Kurduğu korku imparatorluğu, düşmanlarına korku salmakta belki düşündüğünün ötesine geçti, belki de istediği tarihin kendisini böyle yazmasıydı. Orta Asya konusunda Türkiye’nin en yetkin isimlerinden birisi olan, aynı zamanda master danışmanım Prof. Dr. Mehmet Alpargu Hoca’dan yıllarca aldığımız Moğol ve Orta Asya tarihi ile ilgili derslerde hikaye gibi dinlediğimiz savaşlar ve cezalandırma yöntemlerini hatırlamak kaçınılmaz oldu.
Olayları dönemin koşullarıyla ele almaya çalışmak, bir tarihçinin hangi konuda çalışırsa çalışsın, yapmakla yükümlü olduğu bir görevdir. Mevzu Cengizhan ve Moğol tarihi olunca düşmanı o denli barbarca cezalandırmanın sebebini anlamak olsa da... Dağınık bir yapıda, kontrolsüz boyların birbirine karışık olarak yaşadığı ve Alpargu hocamın her zaman hatırlattığı “Bozkırın kapısı yoktur” deyiminden yola çıkarak, Cengizhan’ın da burada bir otorite haline gelmek için aldığı “sert tedbirler” günümüz anlayışına göre bize doğal olarak barbarca ve acımasız gelir. İşte bu otoriteyi içeride sağlamak için yasalar çıkarmış, dışarıda gücünü kabul ettirmek içinse düşmanlarının korkulu rüyası olmuş.
Yaşamı boyunca kaç kişiyi öldürdüğü tarihçiler arasında hep tartışılan, bazılarına göre 40 milyon kişiyi, bazılarına göre dünya nüfusunun yüzde 11’ini öldürttüğü iddia edilen Cengizhan, birbiriyle hiç ilgisi olmayan klanları etrafında toplayarak büyük askeri zaferlere imza atarken, geride bıraktığı her yeri yakıp yıkması ile bilindi hep. Kendisi Şamanist olsa da; liyakata daima önem veren Cengizhan, etrafında yetenekli olduğu sürece asker, zanaatkar, Hristiyan, Budist ve Müslümanlara yer vermekten çekinmiyordu. Hatta bir savaşta kendisine isabet etmek üzere olan bir oktan kurtulmuş ve esirlerin arasına giderek o oku kimin attığını sormuş, öne çıkan askere ordusunda yer vermişti. Ayrıca hangi dinden olursa olsun, alimlere büyük önem verirdi.
KULAĞINA GÜMÜŞ DÖKÜLEREK ÖLDÜRÜLEN VALİ
Zor bir çocukluk geçiren Cengizhan, babasını küçük yaşta kaybetmiş, babasına tabi olan kabileler onları terk edince büyük baskılara maruz kalmış, hatta babasının sağlığında nişanlandığı Börte Fuçin, Merkitler tarafından kaçırılmıştır. Etrafına topladığı Moğol kabileleri ile kendisine bir devlet kuran Cengizhan, oğullarıyla birlikte etkili seferler yaparak ülkeleri yağmaladı, sınırlarını genişletti. Bunların hepsini acımasızca gerçekleştiren Cengizhan’ın Merv’de 1 milyon 300 bin kişiyi öldürdüğünü Tarih-i Cihangüşa yazar. Yine bu kaynağa göre Nişabur’da intikam için kediler ve köpekler dahi katledildi. Gürgenç neft ile ateşe verildi, zanaatkarlar hariç halk katledildi. Bu dönemde İslam Türk dünyasının en önemli devletlerinden birisi olan Harzemşahlar, Moğollar’la karşı karşıya gelmek istememesine rağmen, bu kaçınılmaz olmuştu.

* **İncelenecek öğeler**:
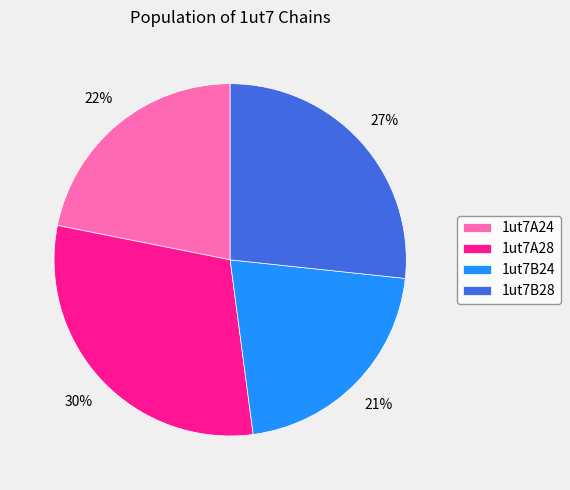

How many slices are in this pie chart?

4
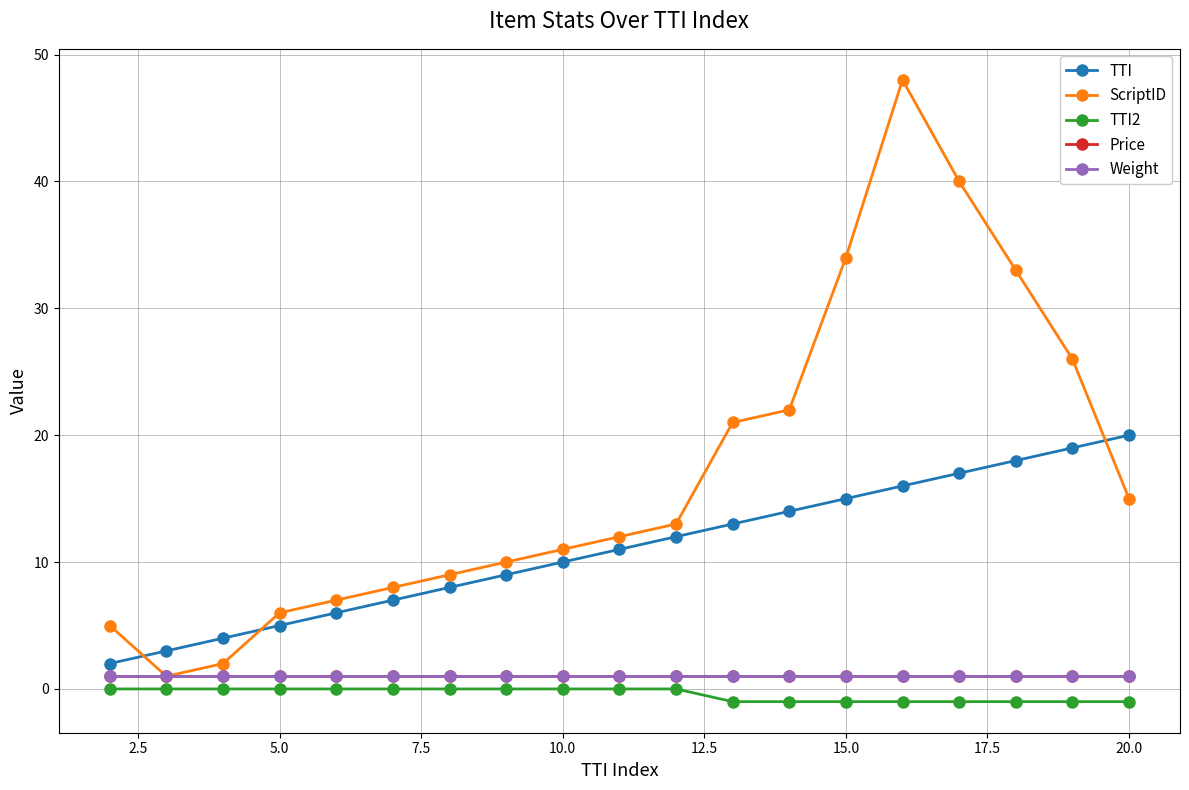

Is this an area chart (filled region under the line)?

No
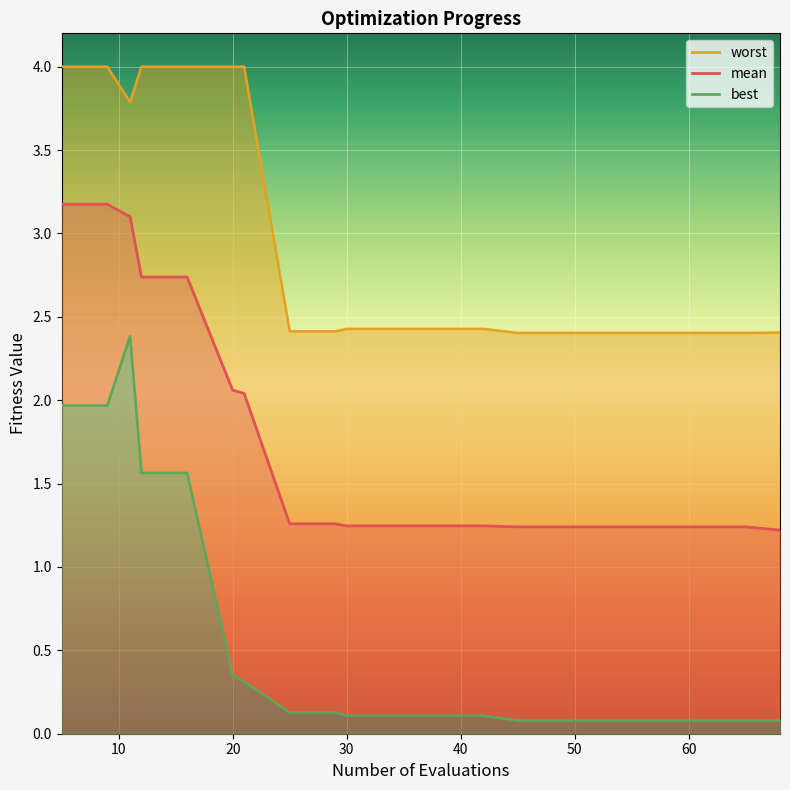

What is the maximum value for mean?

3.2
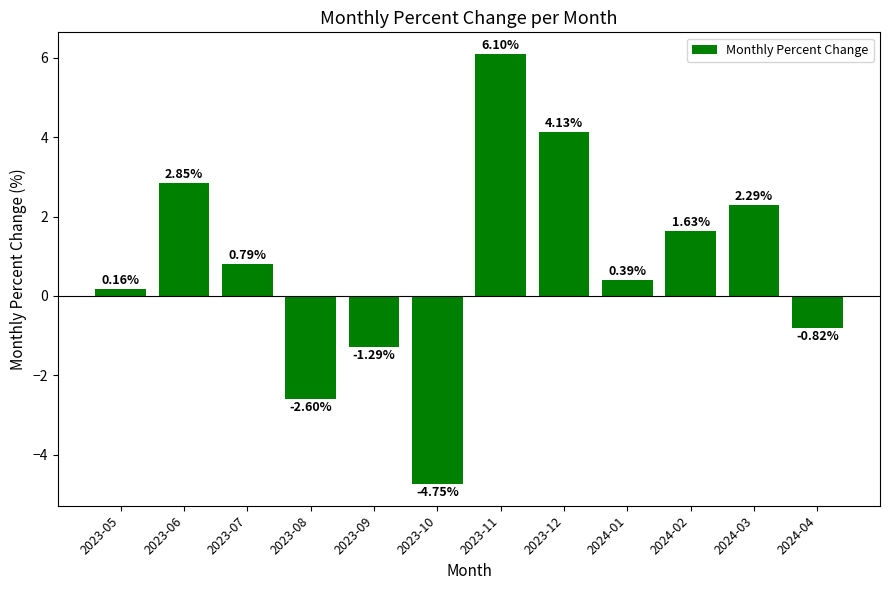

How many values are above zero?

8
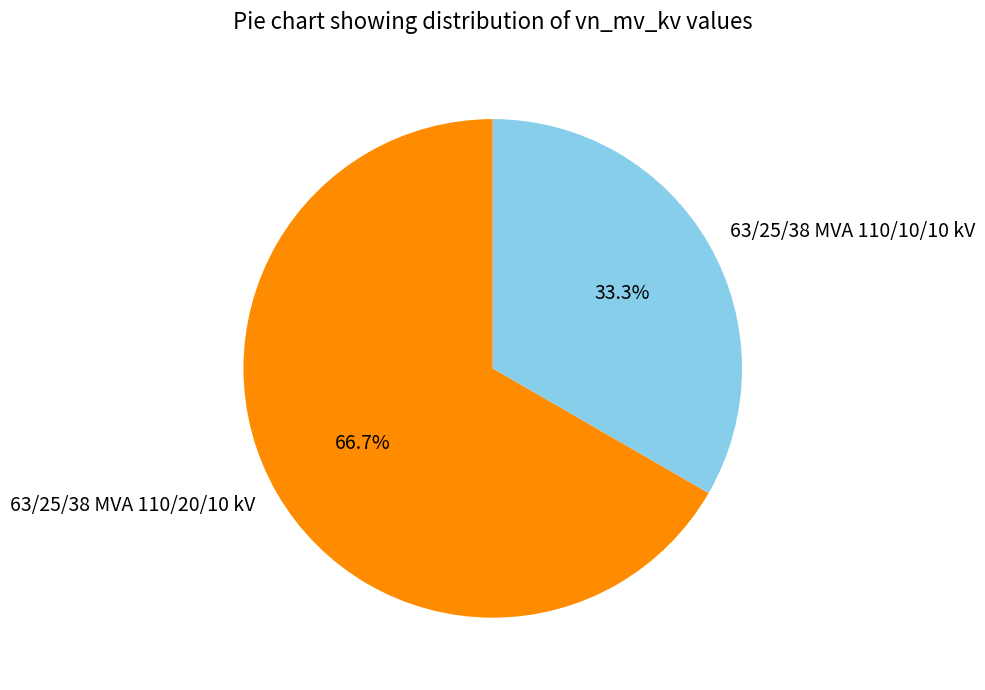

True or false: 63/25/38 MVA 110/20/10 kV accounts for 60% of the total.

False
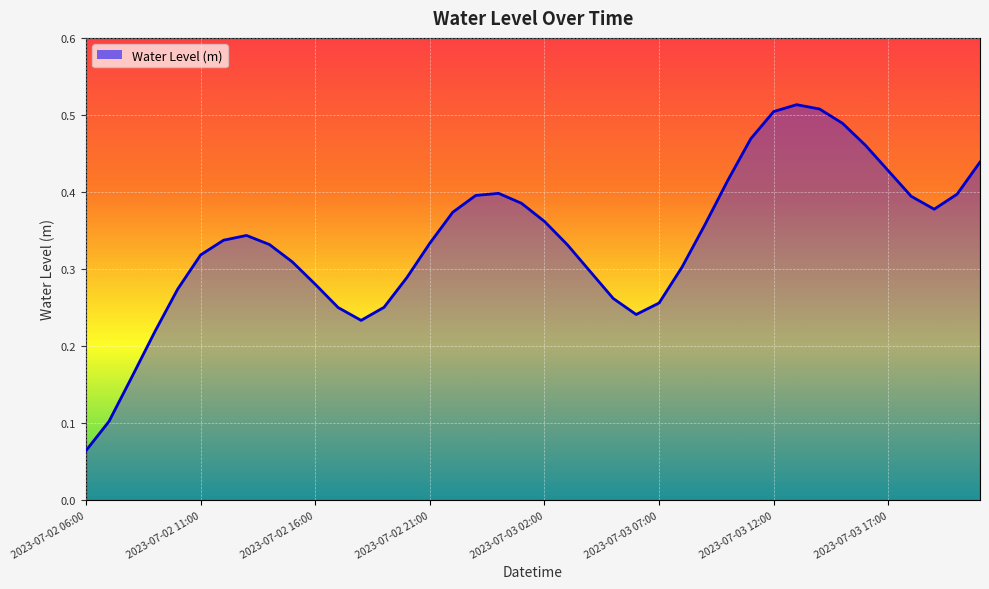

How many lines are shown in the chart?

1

* **Yönerge 1**:
Aşağıdaki ifadelerin Cengizhan metniyle uyuşup uyuşmadığını belirtin. Her ifade için evet ya da hayır deyip karara dayanak olan sözleri metinden aynen alıntılayın.
(a) Cengizhan'ın kendisi Müslümandı.
(b) Tarih-i Cihangüşa'ya göre Cengizhan Merv'de 1 milyon 300 bin kişiyi öldürdü.
(c) Harzemşahlar, Moğollarla karşı karşıya gelmeyi istiyordu.
* **Yönerge 2**: Cengizhan metnini son cümlesinden sonra kaldığı yerden sürdürün.
Öğeler, Cengizhan metninden ayrı ve ondan bağımsız bir malzemedir.

* **Cevap alanı 1**:
(a) Hayır: "Kendisi Şamanist olsa da"
(b) Evet: "Cengizhan’ın Merv’de 1 milyon 300 bin kişiyi öldürdüğünü Tarih-i Cihangüşa yazar."
(c) Hayır: "Moğollar’la karşı karşıya gelmek istememesine rağmen, bu kaçınılmaz olmuştu."

* **Cevap alanı 2**:
Moğolların gücünü hafife alarak Cengizhan’ın gönderdiği elçilerin saçlarını ve yüzlerini yaktırarak gönderen Harzemşah hükümdarı Alaattin Muhammed, korkunç bir saldırıya maruz kalmış, Otrar’da Vali İnalcık, kulağına gümüş dökülerek öldürülmüştür. Hazar Denizi’ne kaçarak bir adaya sığınan Alaattin Muhammed ise burada açlıktan ölmüştü. 1224 yılında Harzemşah ülkesi artık Moğollara aitti. Semerkant da Moğol barbarlığından nasibini almış, acımasızca yağmalanmış ve taş üstünde taş kalmamıştı.
Cengizhan’ın 1227 yılında ölümünden sonra Moğol ilerleyişi devam etti ve Türkiye Selçuklu Devleti de hedefe girdi. Buradan sonrası Celaleddin Karatay’ın etkisinin olduğu yıllar ve Moğol hakimiyetini tanımalarına kadar gider, bu da ayrı bir yazı konusudur.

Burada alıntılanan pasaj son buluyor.